A ACTA convidou o criador polaco Leszek Mądzik, que apresentará o seu trabalho pela primeira vez em Portugal, para trabalhar no espetáculo «Ardente», […]

Trabalho de Leszek Mądzik

A ACTA convidou o criador polaco Leszek Mądzik, que apresentará o seu trabalho pela primeira vez em Portugal, para trabalhar no espetáculo «Ardente», que estreia este sábado, dia 1 de outubro, às 21h30, no Teatro Lethes, em Faro.

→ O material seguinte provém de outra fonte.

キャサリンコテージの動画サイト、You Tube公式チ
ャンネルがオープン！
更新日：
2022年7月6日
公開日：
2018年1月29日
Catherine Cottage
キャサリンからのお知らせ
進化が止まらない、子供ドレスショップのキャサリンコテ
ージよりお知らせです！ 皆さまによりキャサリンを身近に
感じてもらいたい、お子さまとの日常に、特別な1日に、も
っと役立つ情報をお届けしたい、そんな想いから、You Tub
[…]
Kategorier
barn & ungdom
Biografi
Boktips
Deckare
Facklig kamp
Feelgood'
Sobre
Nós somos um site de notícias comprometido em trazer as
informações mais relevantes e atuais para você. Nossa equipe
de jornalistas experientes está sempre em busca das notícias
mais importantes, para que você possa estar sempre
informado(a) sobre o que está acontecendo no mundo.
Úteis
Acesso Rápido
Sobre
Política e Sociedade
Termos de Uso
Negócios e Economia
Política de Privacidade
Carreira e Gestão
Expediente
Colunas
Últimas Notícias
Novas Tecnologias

A peça sobre Pedro e Inês volta ao palco, nos dias 2, às 16h00, e entre 5 e 8 de outubro, às 21h30, seguindo depois para a Polónia, onde participará nos festivais de teatro de Lublin e Opole.

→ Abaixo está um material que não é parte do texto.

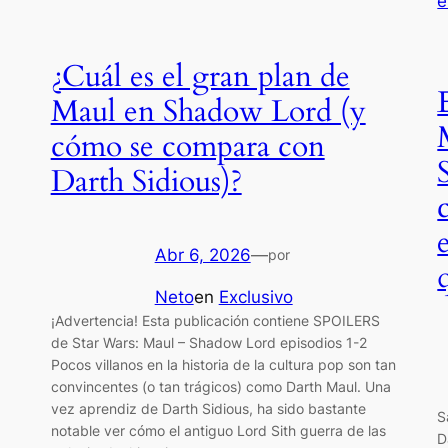
¿Cuál es el gran plan de
Maul en Shadow Lord (y
cómo se compara con
Darth Sidious)?
Abr 6, 2026
—
por
Neto
en
Exclusivo
¡Advertencia! Esta publicación contiene SPOILERS
de Star Wars: Maul – Shadow Lord episodios 1-2
Pocos villanos en la historia de la cultura pop son tan
convincentes (o tan trágicos) como Darth Maul. Una
vez aprendiz de Darth Sidious, ha sido bastante
S
notable ver cómo el antiguo Lord Sith guerra de las
D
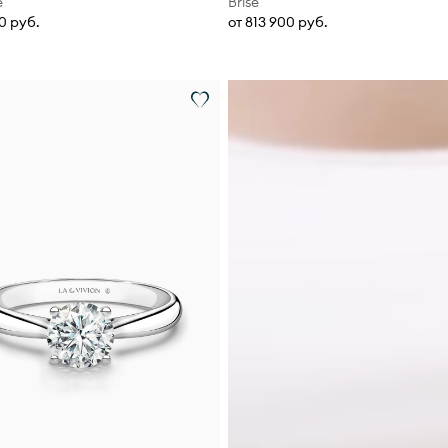
e
Brise
00 руб.
от 813 900 руб.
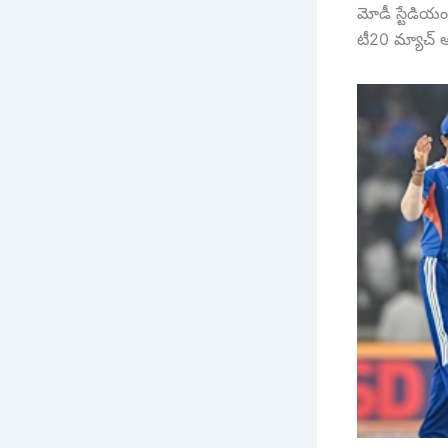
మోడీ స్టేడియ
టీ20 మ్యాచ్ 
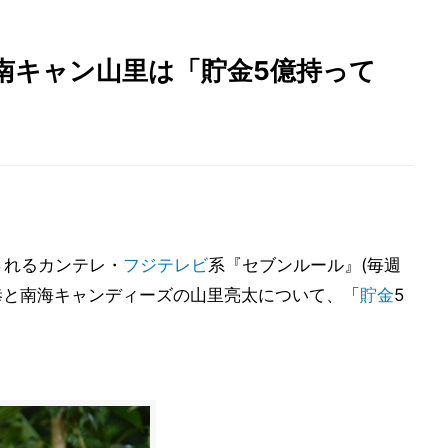
南キャン山里は「貯金5億持って
されるカンテレ・
フジテレビ
系『セブンルール』(毎週
正恭と南海キャンディーズの山里亮太について、「
貯金
5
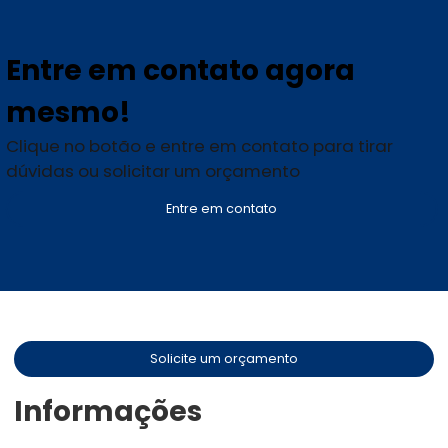
Entre em contato agora
mesmo!
Clique no botão e entre em contato para tirar
dúvidas ou solicitar um orçamento
Entre em contato
Solicite um orçamento
Informações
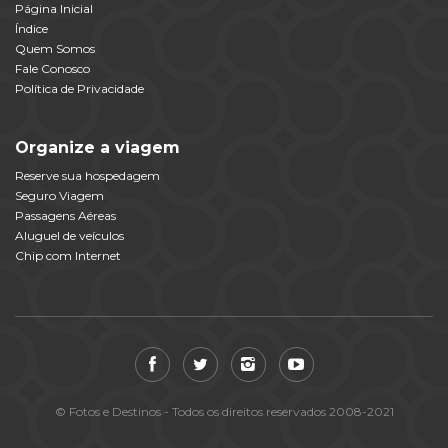
Página Inicial
Índice
Quem Somos
Fale Conosco
Política de Privacidade
Organize a viagem
Reserve sua hospedagem
Seguro Viagem
Passagens Aéreas
Aluguel de veículos
Chip com Internet
© Fotos e Destinos - Todos os direitos reservados 2008-2021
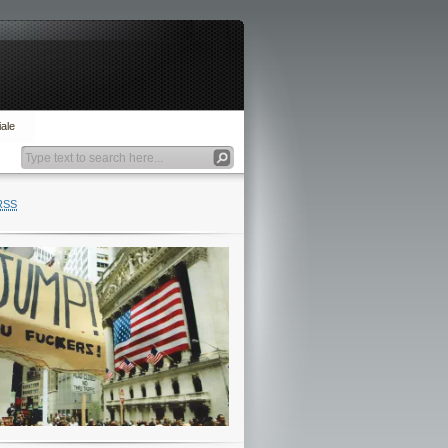
ale
RSS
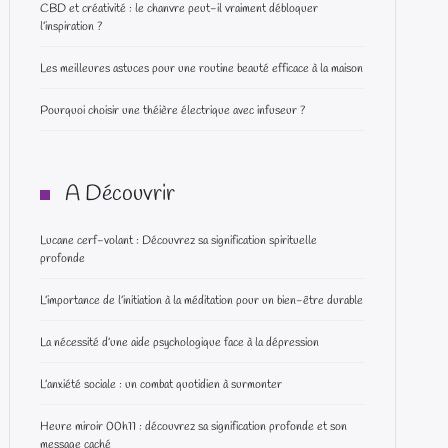
CBD et créativité : le chanvre peut-il vraiment débloquer
l’inspiration ?
Les meilleures astuces pour une routine beauté efficace à la maison
Pourquoi choisir une théière électrique avec infuseur ?
A Découvrir
Lucane cerf-volant : Découvrez sa signification spirituelle
profonde
L’importance de l’initiation à la méditation pour un bien-être durable
La nécessité d’une aide psychologique face à la dépression
L’anxiété sociale : un combat quotidien à surmonter
Heure miroir 00h11 : découvrez sa signification profonde et son
message caché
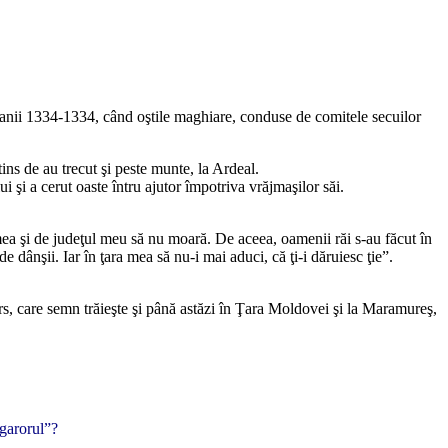
 anii 1334-1334, când oştile maghiare, conduse de comitele secuilor
ins de au trecut şi peste munte, la Ardeal.
i şi a cerut oaste întru ajutor împotriva vrăjmaşilor săi.
ea şi de judeţul meu să nu moară. De aceea, oamenii răi s-au făcut în
de dânşii. Iar în ţara mea să nu-i mai aduci, că ţi-i dăruiesc ţie”.
ars, care semn trăieşte şi până astăzi în Ţara Moldovei şi la Maramureş,
ngarorul”?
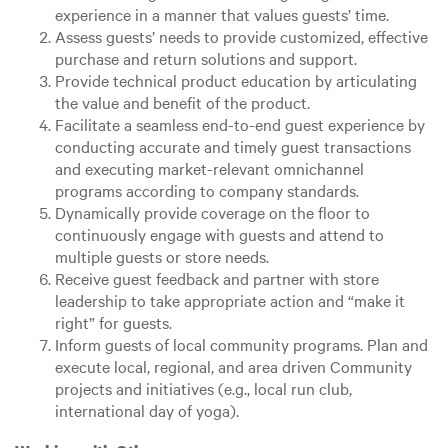
experience in a manner that values guests’ time.
Assess guests’ needs to provide customized, effective
purchase and return solutions and support.
Provide technical product education by articulating
the value and benefit of the product.
Facilitate a seamless end-to-end guest experience by
conducting accurate and timely guest transactions
and executing market-relevant omnichannel
programs according to company standards.
Dynamically provide coverage on the floor to
continuously engage with guests and attend to
multiple guests or store needs.
Receive guest feedback and partner with store
leadership to take appropriate action and “make it
right” for guests.
Inform guests of local community programs. Plan and
execute local, regional, and area driven Community
projects and initiatives (e.g., local run club,
international day of yoga).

O encenador Leszek Mądzik é polaco, co-fundador da Scena Plastyczna KUL, e criador de dezanove espetáculos. Na sua carreira destaca-se ainda a autoria de projetos em teatros da Polónia, França, Alemanha e agora Portugal, o ensino de artes plásticas em diversas escolas, a participação em dezenas de festivais nos cinco continentes, tendo sido já laureado em muitos deles.

Optou por um teatro sem palavras há muito tempo. Segundo Leszek Mądzik, a razão para o silêncio nos seus espetáculos é a profunda convicção de que existem esferas da realidade humana que não sucumbem à palavra falada. «Ao falar sobre essas esferas estamos constantemente a mutilar e a distorcê-las», refere.

A sua profundidade real e verdade podem, porém, ser processadas quando os meios adequados de expressão artística são aplicados. Leszek Mądzik tenta articular essa realidade humana impronunciável através de ritmos, luz e humor.

Para o encenador, o que está mais escondido nas profundezas – as paixões finais e estados existenciais – nunca conseguem atingir em pleno a consciência e não podem ser compreendidas de forma racional. «Amor, fé, santidade, terror, o sentimento do finito, a morte – é o que preenche o espaço desses espetáculos», afirmou Mądzik, quando foi forçado a escrever sobre a sua criatividade.

No seu teatro «cósmico», o artista de Lublin dá vida e reabilita arquétipos enterrados, dando aos espetadores uma oportunidade renovada para uma perceção pré-racional do mundo. Por sua vez, o frágil universo onírico dos seus espetáculos é criado com as sombras e os movimentos de forma artística elaborada, subjugada ao ritmo marcado pela música.

O espetador fica «sozinho na multidão», porque é separado, pela escuridão, dos outros espetadores e do palco. Com a sua imaginação, vagueia através de outras dimensões da realidade apreendida pelo poder do Bem e do Mal. Esforça-se para se comunicar com o mundo – o que está no palco, bem como o que está para lá dele.